- _WHAT TO WORK ON_:
(a) In the Monte Carlo captions, what do the red dots in the top part of Fig 7 represent?
(b) Continue the Monte Carlo captions from where they stop.

- _TEXT PASSAGE_:
*-*-*
Fig 7. Monte Carlo simulation. Top: red dots represent seven simulated values from a normal(0;1) distribution. Bottom: as the number of Monte Carlo simulations increases, the histogram of simulated values becomes an increasingly better approximation of the target distribution (in blue).

Probabilistic sensitivity analysis applied to DALY calculations. Probability distributions are specified to reflect the uncertainty in the input parameters; random values are simulated from these distributions and used to calculate DALYs, resulting in an empirical distribution of the joint uncertainty in the DALY estimate.

Probabilistic sensitivity analysis applied to DALY calculations. Probability distributions are specified to reflect the uncertainty in the input parameters; random values are simulated from these distributions and used to calculate DALYs, resulting in an empirical distribution of the joint uncertainty in the DALY estimate.
*-*-*
- _GIVEN DATA_:

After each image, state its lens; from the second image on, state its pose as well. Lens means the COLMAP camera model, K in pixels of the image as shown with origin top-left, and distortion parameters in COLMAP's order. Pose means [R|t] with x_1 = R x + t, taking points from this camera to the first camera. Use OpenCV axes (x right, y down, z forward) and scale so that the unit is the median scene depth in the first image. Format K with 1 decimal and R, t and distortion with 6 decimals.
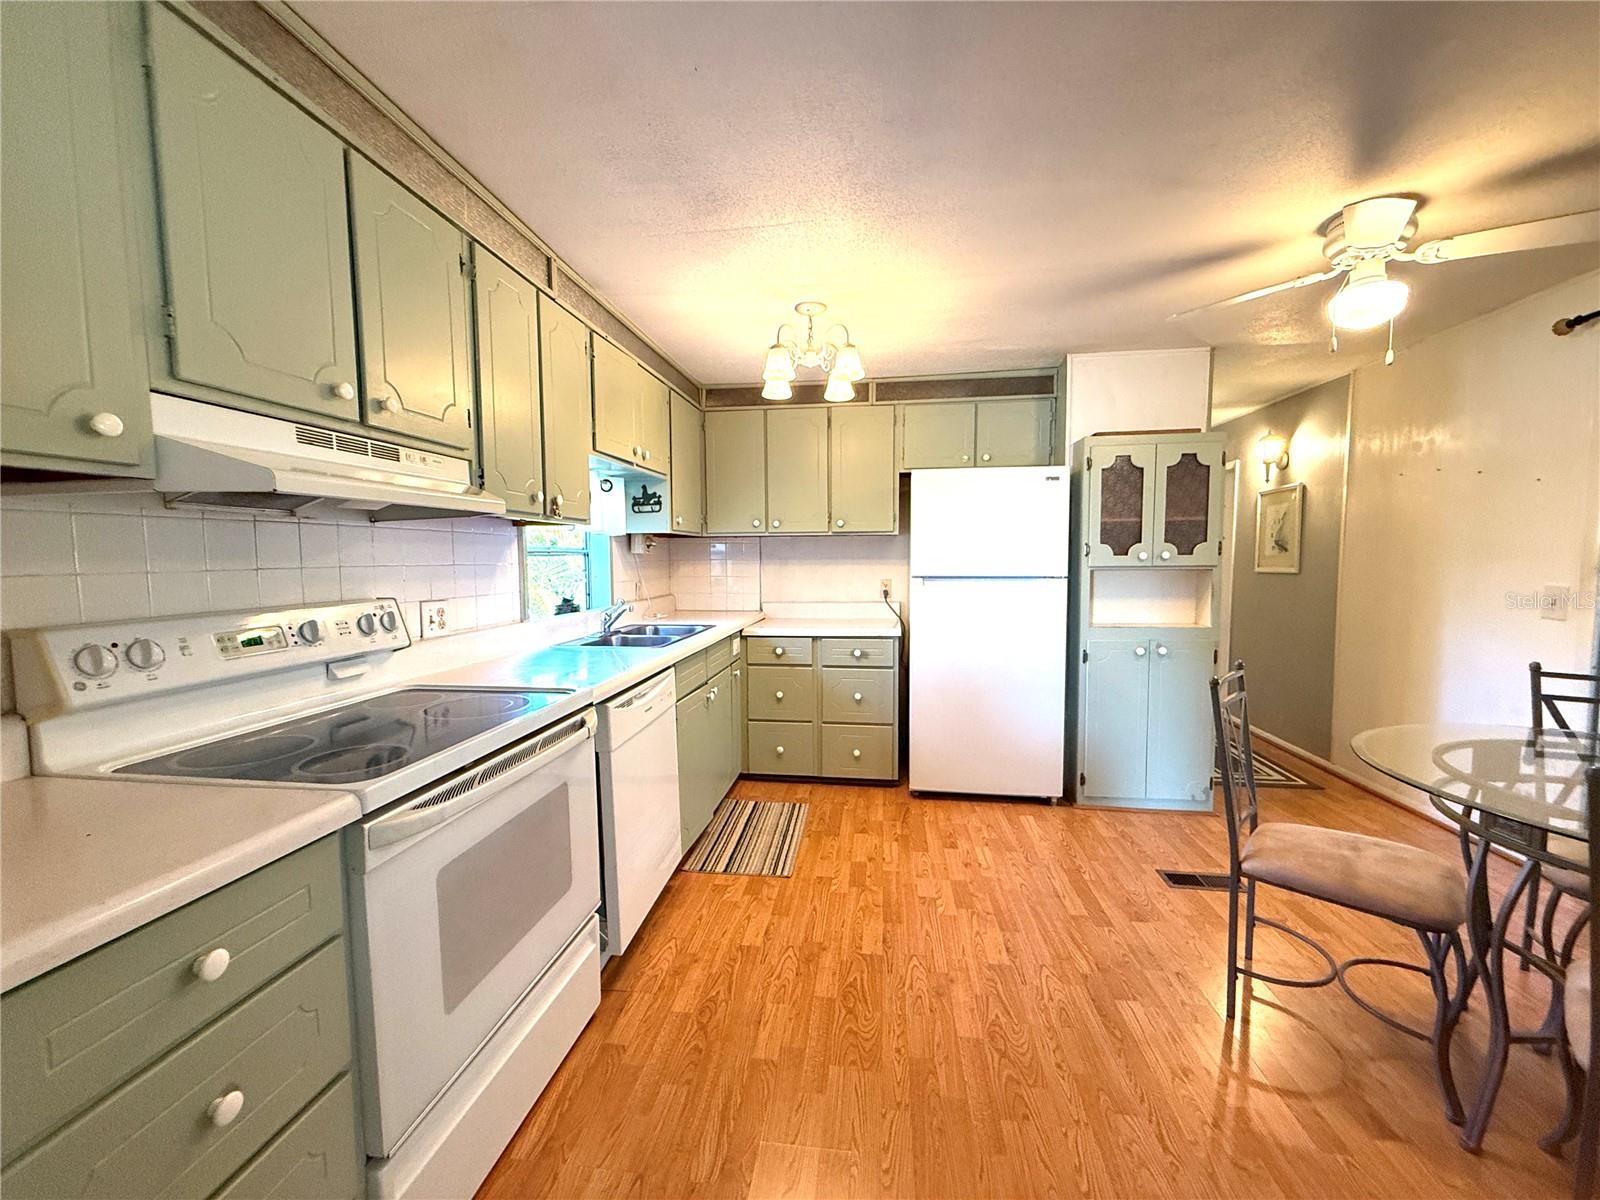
lens RADIAL K [[671.2, 0, 799.7], [0, 671.2, 559.9], [0, 0, 1]] dist [0.000402, 0.000006]
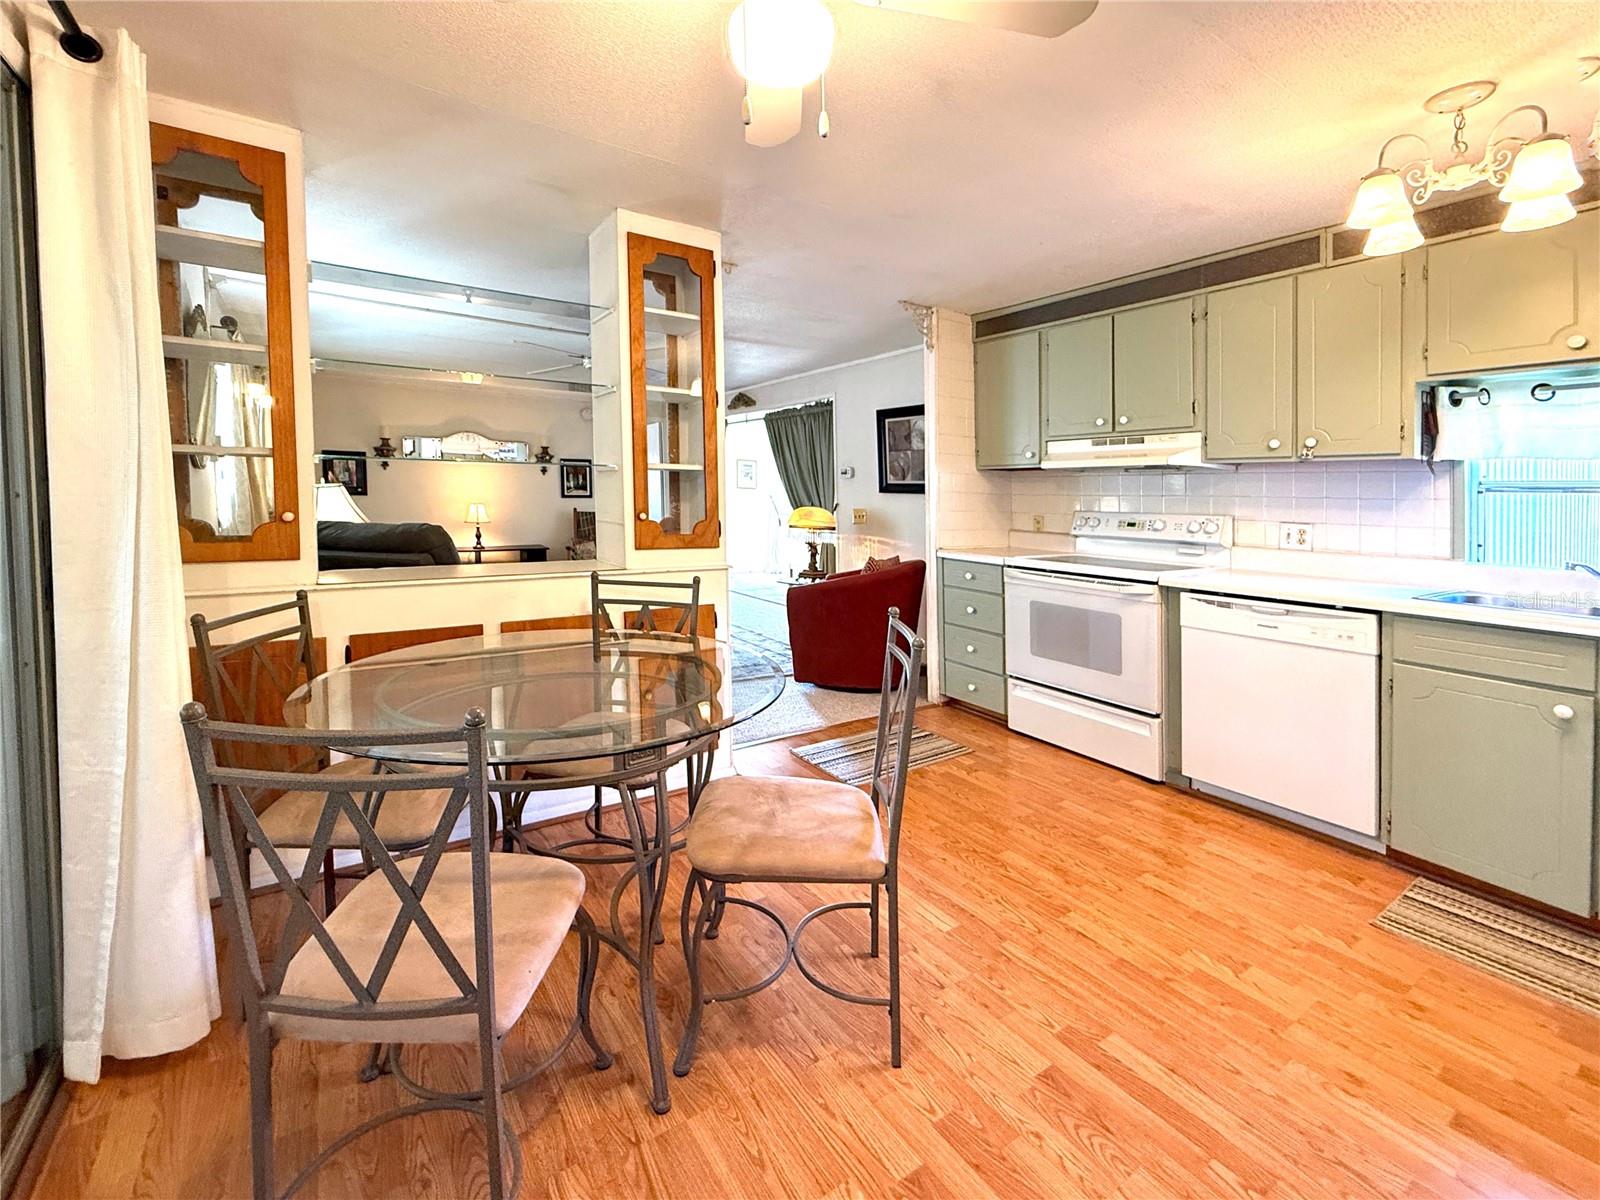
lens RADIAL K [[643.0, 0, 800.0], [0, 643.0, 600.0], [0, 0, 1]] dist [0.003097, 0.000129]
pose [[-0.754794, 0.089896, -0.649773, 1.087408], [-0.017133, 0.987525, 0.156526, 0.027173], [0.655738, 0.129278, -0.743838, 1.320178]]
*-*-*
- _RESPONSES IN ORDER_:
(a) Seven simulated values from a normal(0;1) distribution.

(b)
7.2.2 Variable importance analysis

To evaluate which uncertain parameters contribute most to the uncertainty in the final DALY estimate, variable importance analysis techniques can be applied. These techniques are often also called sensitivity analyses, adding to the confusion. A common approach is to calculate standardized regression coefficients, by regressing the standardized input parameters against the (standardized) simulated DALYs obtained with PSA (Verhoef et al., 2012). The resulting regression coefficients reflect the expected (standard deviation) change in DALY per standard deviation change in the respective input parameter. Alternatively, partial correlation coefficients may be calculated, which do not assume a linear relationship between inputs and output. For both methods, the resulting variable importance coefficients may be represented in a tornado graph, which sorts, from top to bottom, the input variables in order of their importance (Fig 9).

Fig 9. Tornado graph showing the results of a variable importance analysis in a study on the burden of neurocysticercosis-epilepsy in Tanzania (Trevisan et al. 2016). E: epilepsy; NCC: neurocysticercosis.

7.2.3 Scenario analyses

Scenario analyses imply that DALYs are calculated under different assumptions and compared. These analyses are the method of choice for quantifying model and methodological uncertainty. Fig 10 shows an example.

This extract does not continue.